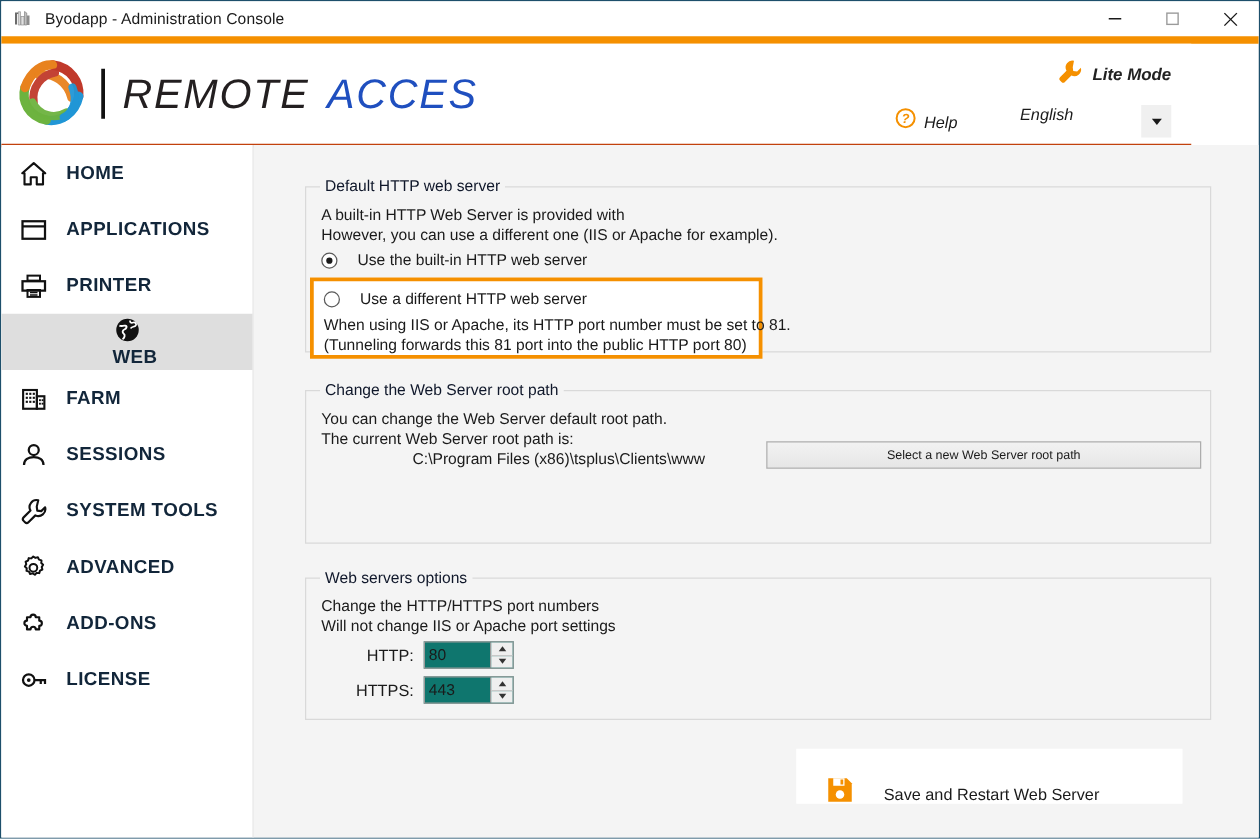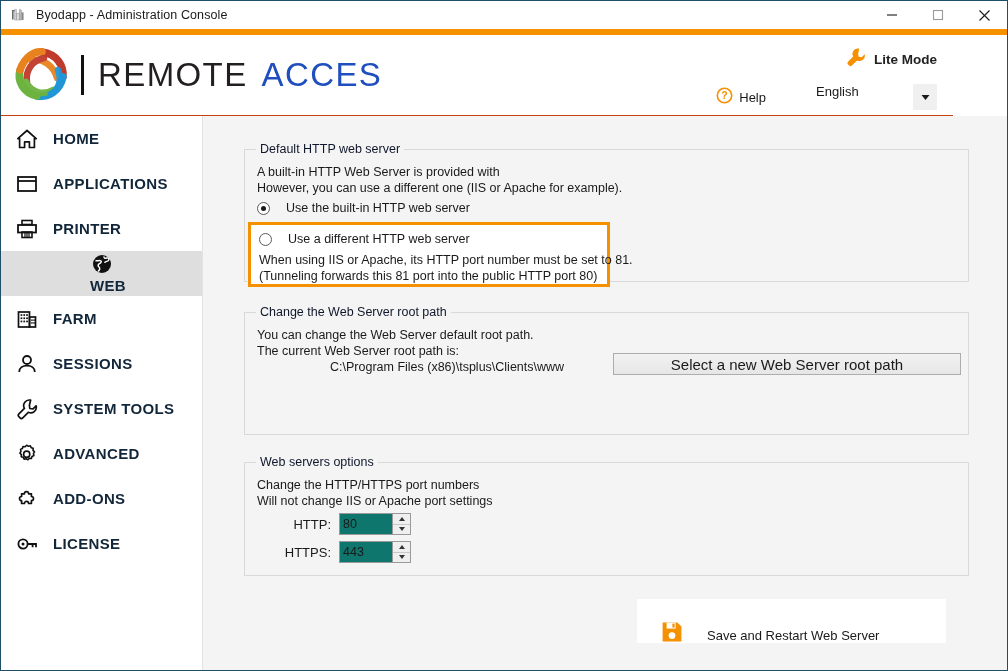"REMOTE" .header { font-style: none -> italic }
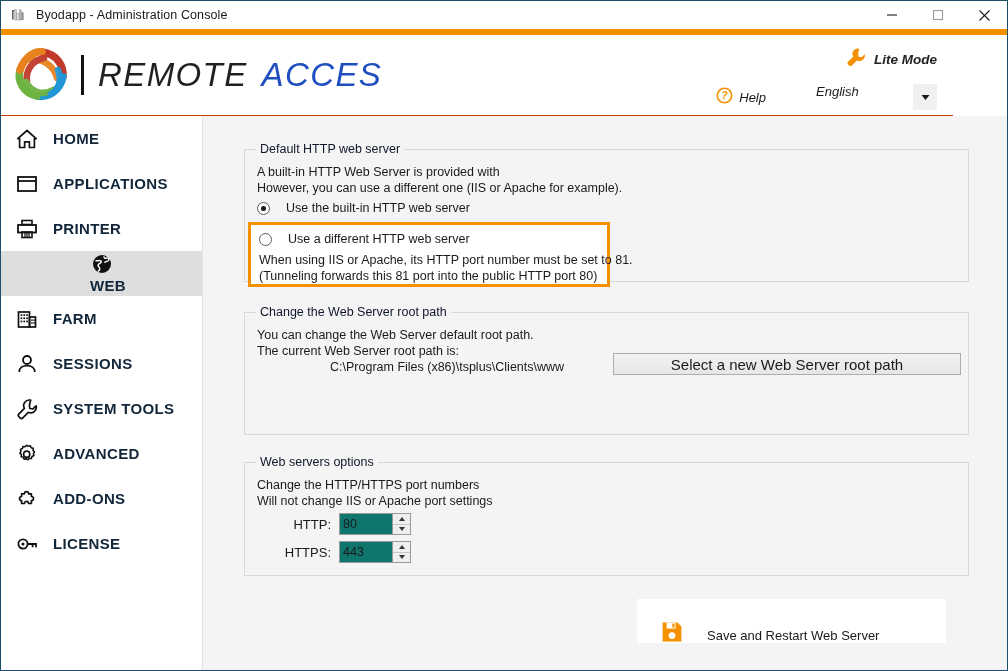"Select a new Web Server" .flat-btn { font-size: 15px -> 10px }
==
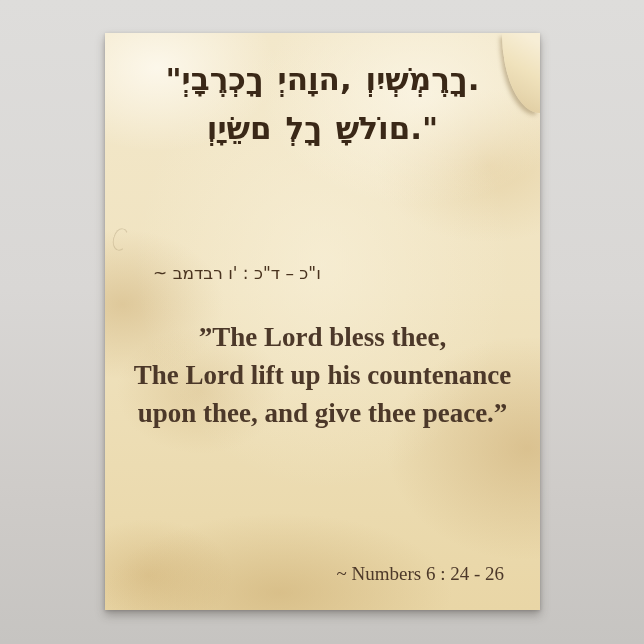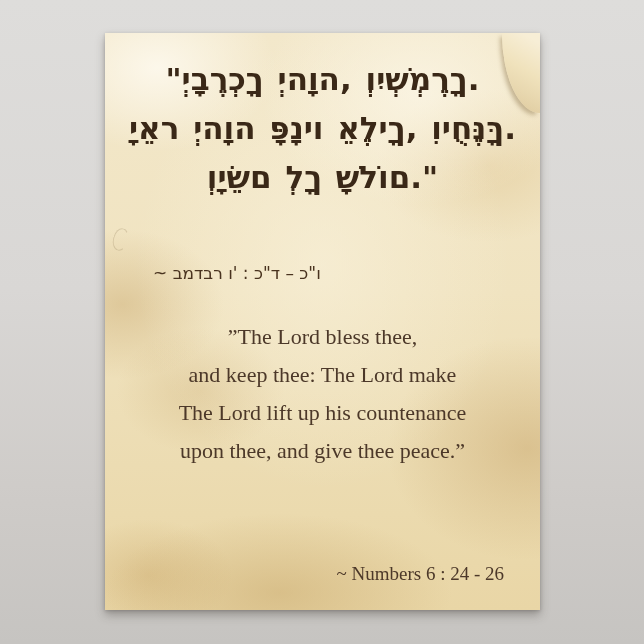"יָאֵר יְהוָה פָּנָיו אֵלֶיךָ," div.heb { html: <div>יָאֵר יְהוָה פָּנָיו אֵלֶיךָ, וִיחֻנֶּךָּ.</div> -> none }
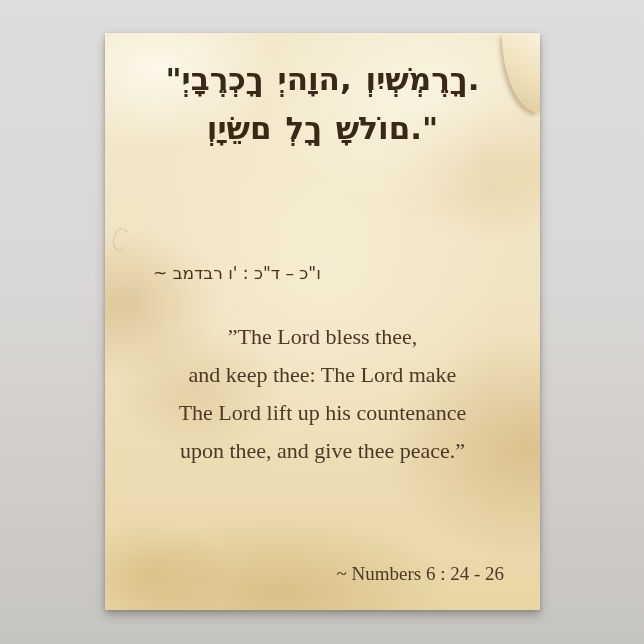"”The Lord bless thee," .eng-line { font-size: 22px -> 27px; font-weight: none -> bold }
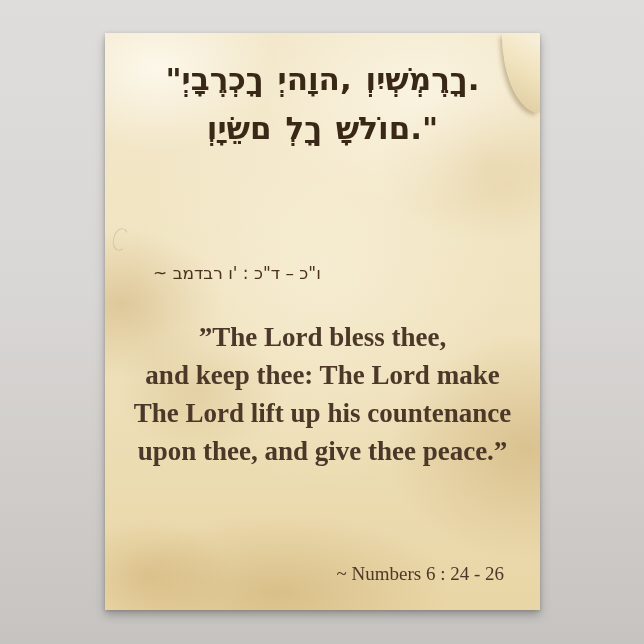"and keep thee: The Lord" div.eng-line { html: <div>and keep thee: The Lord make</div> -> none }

◆ **What you are asked to do**: Would you copy the lines above exactly, starting with the one that has "html: <div>יָאֵר יְהוָה" and ending with the one that has "html: <div>and keep", both included, without the pictures?

◆ **Result of the task**:
"יָאֵר יְהוָה פָּנָיו אֵלֶיךָ," div.heb { html: <div>יָאֵר יְהוָה פָּנָיו אֵלֶיךָ, וִיחֻנֶּךָּ.</div> -> none }
"”The Lord bless thee," .eng-line { font-size: 22px -> 27px; font-weight: none -> bold }
"and keep thee: The Lord" div.eng-line { html: <div>and keep thee: The Lord make</div> -> none }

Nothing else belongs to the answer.